» **What to do**
Present the lines below again, exactly as they stand.

» **Material to process**
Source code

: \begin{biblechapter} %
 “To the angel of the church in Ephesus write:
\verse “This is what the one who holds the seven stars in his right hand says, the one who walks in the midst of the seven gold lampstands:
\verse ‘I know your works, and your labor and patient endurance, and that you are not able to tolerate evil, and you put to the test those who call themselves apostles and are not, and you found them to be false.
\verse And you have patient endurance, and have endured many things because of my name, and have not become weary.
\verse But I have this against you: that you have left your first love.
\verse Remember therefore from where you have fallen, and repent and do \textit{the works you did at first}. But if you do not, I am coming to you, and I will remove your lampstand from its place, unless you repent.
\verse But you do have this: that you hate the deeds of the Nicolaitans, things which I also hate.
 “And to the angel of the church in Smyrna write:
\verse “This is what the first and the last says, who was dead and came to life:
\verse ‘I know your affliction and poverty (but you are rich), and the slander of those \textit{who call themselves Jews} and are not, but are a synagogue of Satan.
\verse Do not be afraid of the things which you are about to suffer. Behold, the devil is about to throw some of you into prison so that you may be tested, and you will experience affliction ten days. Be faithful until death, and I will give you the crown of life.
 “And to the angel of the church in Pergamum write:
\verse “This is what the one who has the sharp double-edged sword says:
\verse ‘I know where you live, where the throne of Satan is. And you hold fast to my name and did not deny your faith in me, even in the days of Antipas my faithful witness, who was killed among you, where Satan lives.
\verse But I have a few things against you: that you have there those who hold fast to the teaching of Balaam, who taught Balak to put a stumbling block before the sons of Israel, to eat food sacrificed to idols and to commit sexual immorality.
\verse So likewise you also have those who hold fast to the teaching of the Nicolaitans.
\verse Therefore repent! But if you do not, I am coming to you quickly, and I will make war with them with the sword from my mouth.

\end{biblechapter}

» **Written answer**
Source code

: \begin{biblechapter} %
 “To the angel of the church in Ephesus write:
\verse “This is what the one who holds the seven stars in his right hand says, the one who walks in the midst of the seven gold lampstands:
\verse ‘I know your works, and your labor and patient endurance, and that you are not able to tolerate evil, and you put to the test those who call themselves apostles and are not, and you found them to be false.
\verse And you have patient endurance, and have endured many things because of my name, and have not become weary.
\verse But I have this against you: that you have left your first love.
\verse Remember therefore from where you have fallen, and repent and do \textit{the works you did at first}. But if you do not, I am coming to you, and I will remove your lampstand from its place, unless you repent.
\verse But you do have this: that you hate the deeds of the Nicolaitans, things which I also hate.
 “And to the angel of the church in Smyrna write:
\verse “This is what the first and the last says, who was dead and came to life:
\verse ‘I know your affliction and poverty (but you are rich), and the slander of those \textit{who call themselves Jews} and are not, but are a synagogue of Satan.
\verse Do not be afraid of the things which you are about to suffer. Behold, the devil is about to throw some of you into prison so that you may be tested, and you will experience affliction ten days. Be faithful until death, and I will give you the crown of life.
 “And to the angel of the church in Pergamum write:
\verse “This is what the one who has the sharp double-edged sword says:
\verse ‘I know where you live, where the throne of Satan is. And you hold fast to my name and did not deny your faith in me, even in the days of Antipas my faithful witness, who was killed among you, where Satan lives.
\verse But I have a few things against you: that you have there those who hold fast to the teaching of Balaam, who taught Balak to put a stumbling block before the sons of Israel, to eat food sacrificed to idols and to commit sexual immorality.
\verse So likewise you also have those who hold fast to the teaching of the Nicolaitans.
\verse Therefore repent! But if you do not, I am coming to you quickly, and I will make war with them with the sword from my mouth.

\end{biblechapter}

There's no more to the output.